Ah, whimsy. It really is my thing. So I was totally tickled when Convio President Sheeraz Haji walked into a session being presented by Scottish fundraising powerhouse Bernard Ross at the Bridge Conference in D.C. last month. Sheeraz is quite the nice guy, but it wasn’t his mere presence that gave me the giggles.
He walked into the room about halfway through the session, as if on cue, just as Bernard was finishing up saying something very close to, “There’s a session in the next room about fundraising on the Internet. I wanted to stick my head in the door and shout, ‘The Internet? Hello! The Internet happened 20 years ago. It’s done. Deal with it! Mobile, people. Mobile!’”
Convio, of course, is a company dedicated to helping nonprofits raise money. On. The. Internet.
I don’t know how many people caught the timing or knew who Sheeraz is, but to me it was one of this terrific conference’s more sublime moments.
Actually, Bernard was on a roll. He and fellow Briton/fundraiser/smart ass Tony Elischer spent two whole sessions zinging Creative Direct Response’s Geoff Peters about how “over” direct-mail fundraising is, as well.

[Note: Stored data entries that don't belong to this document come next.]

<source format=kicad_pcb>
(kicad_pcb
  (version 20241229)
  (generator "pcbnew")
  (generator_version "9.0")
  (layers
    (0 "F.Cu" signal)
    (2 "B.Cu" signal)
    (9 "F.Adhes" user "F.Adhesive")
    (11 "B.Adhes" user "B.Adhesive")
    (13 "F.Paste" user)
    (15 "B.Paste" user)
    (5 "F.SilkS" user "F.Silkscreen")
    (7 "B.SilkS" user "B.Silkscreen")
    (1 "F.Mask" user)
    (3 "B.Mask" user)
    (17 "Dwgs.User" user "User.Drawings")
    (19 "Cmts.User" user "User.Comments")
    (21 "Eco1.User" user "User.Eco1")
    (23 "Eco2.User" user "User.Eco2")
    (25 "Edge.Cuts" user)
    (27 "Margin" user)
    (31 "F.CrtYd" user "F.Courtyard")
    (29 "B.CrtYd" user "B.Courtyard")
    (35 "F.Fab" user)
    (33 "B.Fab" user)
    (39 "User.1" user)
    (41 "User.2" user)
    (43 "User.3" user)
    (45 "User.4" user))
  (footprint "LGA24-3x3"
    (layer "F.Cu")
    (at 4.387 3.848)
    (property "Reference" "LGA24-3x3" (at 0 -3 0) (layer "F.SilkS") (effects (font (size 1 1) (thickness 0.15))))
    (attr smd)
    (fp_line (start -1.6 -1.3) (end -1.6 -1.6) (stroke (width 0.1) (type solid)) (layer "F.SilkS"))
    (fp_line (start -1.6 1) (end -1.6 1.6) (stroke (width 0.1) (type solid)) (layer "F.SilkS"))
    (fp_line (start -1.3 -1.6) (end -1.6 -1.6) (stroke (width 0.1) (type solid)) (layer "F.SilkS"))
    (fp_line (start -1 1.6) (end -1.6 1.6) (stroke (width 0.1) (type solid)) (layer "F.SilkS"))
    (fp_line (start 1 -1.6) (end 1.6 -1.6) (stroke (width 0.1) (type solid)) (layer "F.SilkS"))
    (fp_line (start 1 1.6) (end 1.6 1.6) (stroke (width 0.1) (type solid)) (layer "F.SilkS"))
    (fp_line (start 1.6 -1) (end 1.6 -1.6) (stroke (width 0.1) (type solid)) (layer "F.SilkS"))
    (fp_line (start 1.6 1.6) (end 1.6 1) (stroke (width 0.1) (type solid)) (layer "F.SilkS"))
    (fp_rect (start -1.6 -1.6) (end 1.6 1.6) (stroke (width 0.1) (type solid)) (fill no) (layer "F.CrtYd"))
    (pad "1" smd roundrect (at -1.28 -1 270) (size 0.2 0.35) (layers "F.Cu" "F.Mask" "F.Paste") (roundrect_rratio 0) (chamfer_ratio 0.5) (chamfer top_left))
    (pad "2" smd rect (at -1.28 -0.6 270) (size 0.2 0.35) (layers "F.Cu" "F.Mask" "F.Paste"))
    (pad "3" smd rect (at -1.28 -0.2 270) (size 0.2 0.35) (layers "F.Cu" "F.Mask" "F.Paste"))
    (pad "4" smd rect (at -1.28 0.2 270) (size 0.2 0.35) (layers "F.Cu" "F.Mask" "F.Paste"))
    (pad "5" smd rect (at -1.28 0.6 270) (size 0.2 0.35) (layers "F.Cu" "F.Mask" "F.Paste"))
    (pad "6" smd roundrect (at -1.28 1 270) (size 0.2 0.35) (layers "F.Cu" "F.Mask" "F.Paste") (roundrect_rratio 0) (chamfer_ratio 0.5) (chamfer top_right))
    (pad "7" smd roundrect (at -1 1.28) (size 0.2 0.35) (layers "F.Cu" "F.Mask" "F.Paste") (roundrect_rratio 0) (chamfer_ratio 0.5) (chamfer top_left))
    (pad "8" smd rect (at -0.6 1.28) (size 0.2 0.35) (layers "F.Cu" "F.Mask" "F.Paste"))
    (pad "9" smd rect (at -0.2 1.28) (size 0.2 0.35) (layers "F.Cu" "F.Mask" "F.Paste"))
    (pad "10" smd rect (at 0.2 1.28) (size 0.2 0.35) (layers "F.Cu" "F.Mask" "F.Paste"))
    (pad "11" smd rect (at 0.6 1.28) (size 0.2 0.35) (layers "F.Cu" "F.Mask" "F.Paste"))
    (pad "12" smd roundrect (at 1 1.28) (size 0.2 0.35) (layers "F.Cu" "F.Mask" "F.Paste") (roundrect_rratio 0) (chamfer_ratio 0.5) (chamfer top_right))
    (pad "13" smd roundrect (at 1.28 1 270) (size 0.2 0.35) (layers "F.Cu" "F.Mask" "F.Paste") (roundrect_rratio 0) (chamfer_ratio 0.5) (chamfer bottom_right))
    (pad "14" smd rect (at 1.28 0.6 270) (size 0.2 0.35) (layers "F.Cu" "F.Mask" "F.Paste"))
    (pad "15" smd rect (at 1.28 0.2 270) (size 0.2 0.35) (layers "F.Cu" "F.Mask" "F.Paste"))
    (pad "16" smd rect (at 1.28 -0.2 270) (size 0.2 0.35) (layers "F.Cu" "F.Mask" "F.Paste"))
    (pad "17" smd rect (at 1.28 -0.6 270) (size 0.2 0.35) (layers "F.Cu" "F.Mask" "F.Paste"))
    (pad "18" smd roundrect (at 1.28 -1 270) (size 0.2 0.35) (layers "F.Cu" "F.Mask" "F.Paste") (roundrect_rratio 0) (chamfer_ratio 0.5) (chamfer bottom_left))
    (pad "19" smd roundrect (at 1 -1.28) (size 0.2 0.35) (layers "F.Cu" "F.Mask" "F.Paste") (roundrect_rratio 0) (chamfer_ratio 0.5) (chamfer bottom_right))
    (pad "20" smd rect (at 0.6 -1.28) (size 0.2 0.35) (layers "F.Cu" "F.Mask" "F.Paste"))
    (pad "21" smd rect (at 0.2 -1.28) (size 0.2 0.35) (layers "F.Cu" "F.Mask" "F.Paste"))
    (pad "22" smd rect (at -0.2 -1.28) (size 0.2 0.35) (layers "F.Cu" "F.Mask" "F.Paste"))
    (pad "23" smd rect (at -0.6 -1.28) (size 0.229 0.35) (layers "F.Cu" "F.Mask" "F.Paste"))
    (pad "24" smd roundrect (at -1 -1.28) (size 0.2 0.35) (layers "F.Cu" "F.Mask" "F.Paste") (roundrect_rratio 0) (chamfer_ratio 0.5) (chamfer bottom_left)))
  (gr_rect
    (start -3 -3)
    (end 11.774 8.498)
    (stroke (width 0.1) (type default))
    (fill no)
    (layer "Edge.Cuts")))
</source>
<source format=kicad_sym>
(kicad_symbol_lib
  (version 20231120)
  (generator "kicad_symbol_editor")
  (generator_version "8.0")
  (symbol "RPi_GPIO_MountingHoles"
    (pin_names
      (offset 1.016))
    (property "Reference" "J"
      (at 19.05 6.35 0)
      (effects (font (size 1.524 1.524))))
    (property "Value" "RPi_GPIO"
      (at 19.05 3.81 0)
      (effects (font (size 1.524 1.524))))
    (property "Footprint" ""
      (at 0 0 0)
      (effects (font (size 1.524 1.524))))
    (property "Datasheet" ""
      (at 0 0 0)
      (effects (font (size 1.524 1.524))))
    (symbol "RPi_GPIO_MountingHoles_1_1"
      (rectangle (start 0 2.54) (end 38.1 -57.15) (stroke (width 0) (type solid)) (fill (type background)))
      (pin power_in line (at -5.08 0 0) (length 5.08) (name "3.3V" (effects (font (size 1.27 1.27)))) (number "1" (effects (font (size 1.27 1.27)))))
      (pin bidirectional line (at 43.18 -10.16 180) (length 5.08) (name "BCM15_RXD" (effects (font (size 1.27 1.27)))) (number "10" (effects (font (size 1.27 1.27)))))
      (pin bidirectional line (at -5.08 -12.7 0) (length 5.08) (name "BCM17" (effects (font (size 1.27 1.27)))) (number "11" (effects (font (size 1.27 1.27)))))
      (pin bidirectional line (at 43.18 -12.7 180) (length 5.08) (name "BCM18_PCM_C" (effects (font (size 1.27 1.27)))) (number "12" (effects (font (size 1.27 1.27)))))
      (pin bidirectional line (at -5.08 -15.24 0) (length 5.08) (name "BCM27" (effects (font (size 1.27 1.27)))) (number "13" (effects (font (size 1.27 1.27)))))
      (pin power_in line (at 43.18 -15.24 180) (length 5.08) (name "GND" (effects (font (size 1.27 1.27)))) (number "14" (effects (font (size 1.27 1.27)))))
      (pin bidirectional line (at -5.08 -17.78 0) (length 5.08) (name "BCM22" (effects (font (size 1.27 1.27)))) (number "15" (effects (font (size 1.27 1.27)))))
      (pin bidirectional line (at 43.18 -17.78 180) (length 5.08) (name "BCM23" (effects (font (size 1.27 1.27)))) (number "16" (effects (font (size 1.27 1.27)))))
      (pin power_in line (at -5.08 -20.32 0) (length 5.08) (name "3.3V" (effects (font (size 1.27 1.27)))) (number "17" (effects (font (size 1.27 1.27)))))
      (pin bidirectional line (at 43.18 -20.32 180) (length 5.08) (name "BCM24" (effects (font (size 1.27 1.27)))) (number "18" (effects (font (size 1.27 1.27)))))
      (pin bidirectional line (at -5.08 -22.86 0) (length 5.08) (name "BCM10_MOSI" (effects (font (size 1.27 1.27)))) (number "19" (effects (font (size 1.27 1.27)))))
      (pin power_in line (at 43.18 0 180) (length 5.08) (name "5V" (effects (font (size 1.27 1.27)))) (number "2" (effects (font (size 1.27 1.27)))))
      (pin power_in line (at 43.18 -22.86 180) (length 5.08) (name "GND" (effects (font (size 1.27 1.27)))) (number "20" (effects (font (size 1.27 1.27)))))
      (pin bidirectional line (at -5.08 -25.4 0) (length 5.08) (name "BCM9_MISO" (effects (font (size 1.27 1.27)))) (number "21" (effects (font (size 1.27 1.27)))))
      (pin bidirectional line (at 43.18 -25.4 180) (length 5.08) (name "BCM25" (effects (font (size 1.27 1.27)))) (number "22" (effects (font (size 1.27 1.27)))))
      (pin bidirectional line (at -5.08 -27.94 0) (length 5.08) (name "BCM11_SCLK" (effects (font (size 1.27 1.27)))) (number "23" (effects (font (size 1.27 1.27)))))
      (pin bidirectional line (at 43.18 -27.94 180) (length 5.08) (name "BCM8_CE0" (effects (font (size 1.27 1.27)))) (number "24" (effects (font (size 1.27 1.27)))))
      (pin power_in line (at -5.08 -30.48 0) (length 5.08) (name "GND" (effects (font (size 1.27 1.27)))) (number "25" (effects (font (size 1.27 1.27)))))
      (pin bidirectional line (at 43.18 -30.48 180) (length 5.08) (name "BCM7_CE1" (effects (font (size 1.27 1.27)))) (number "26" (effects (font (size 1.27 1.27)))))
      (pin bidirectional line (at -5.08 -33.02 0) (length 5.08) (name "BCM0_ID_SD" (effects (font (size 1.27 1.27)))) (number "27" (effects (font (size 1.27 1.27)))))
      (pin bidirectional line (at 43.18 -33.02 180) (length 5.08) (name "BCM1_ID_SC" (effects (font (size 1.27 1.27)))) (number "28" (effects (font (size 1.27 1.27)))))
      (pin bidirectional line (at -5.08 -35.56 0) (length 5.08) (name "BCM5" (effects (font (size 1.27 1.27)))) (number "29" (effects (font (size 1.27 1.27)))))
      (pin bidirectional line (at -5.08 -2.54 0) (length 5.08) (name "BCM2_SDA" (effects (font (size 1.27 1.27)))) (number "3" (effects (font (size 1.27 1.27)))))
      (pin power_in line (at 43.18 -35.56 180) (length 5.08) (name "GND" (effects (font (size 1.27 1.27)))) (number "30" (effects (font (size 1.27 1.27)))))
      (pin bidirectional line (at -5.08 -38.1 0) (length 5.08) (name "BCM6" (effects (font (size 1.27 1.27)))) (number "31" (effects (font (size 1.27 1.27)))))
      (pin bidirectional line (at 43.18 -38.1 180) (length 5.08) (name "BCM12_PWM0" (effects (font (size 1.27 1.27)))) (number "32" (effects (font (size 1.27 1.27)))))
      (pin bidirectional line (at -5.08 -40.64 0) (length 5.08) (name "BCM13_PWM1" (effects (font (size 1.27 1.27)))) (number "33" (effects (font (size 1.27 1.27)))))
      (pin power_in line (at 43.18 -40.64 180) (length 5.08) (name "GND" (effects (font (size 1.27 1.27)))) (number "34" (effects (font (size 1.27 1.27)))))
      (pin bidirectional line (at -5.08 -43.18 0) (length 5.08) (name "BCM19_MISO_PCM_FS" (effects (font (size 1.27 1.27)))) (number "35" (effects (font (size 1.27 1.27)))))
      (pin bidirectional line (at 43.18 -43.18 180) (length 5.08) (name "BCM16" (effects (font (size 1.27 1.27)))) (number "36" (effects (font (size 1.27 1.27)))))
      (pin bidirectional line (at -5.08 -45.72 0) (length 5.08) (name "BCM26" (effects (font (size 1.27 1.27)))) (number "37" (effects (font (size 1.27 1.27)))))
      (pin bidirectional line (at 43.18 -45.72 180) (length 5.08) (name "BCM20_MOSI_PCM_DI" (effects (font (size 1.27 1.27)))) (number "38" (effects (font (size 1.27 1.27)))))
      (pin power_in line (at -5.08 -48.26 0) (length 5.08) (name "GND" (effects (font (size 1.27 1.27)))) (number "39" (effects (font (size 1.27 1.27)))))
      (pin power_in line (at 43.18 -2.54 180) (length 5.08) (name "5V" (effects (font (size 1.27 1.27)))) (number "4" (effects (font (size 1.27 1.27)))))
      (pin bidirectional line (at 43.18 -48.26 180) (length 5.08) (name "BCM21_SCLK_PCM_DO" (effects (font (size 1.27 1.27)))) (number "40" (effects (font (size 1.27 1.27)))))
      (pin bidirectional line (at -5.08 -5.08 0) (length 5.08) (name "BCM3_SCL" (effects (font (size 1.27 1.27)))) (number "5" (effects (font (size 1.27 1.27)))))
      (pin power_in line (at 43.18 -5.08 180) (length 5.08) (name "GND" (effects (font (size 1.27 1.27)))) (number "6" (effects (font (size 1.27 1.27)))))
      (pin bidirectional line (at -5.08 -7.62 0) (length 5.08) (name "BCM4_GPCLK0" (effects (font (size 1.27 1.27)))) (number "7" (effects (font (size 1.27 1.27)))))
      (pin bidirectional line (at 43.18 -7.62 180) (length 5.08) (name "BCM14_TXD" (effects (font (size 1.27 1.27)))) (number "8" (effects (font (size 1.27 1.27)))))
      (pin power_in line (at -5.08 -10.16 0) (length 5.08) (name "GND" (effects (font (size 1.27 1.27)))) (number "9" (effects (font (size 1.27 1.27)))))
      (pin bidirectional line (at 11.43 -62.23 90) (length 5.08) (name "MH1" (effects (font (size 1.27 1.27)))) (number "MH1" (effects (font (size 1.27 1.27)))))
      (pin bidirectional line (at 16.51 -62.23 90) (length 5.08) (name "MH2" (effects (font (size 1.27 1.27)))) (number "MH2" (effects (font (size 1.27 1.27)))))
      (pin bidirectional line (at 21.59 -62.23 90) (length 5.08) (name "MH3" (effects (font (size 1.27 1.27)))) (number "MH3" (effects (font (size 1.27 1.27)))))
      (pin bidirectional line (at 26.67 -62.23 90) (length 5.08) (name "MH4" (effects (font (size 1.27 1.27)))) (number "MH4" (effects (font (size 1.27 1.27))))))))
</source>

It was all in good fun but, more importantly, the banter among these brilliant folks — and the many others like them who spoke — was perfectly aligned with the theme of the conference and the place where the development sector is right now: It’s all about integration.
No one is going to yell, “This doesn’t work anymore. Throw it away and try this!” (Well, Bernard kind of did … but he’s a special case.) The challenge no longer is just to be daring and creative. That might have been true at the beginning of the millennium when the sector, in general, was abuzz over the ability to accept donations online. Now you have to be daring and creative and centered enough to know how to use bright ideas, new technologies and cutting-edge strategies to both complement and bolster what you’ve been doing all along. Sure, some of the old is rubbish. But so is some of the new. And there’s gold to be found in both camps.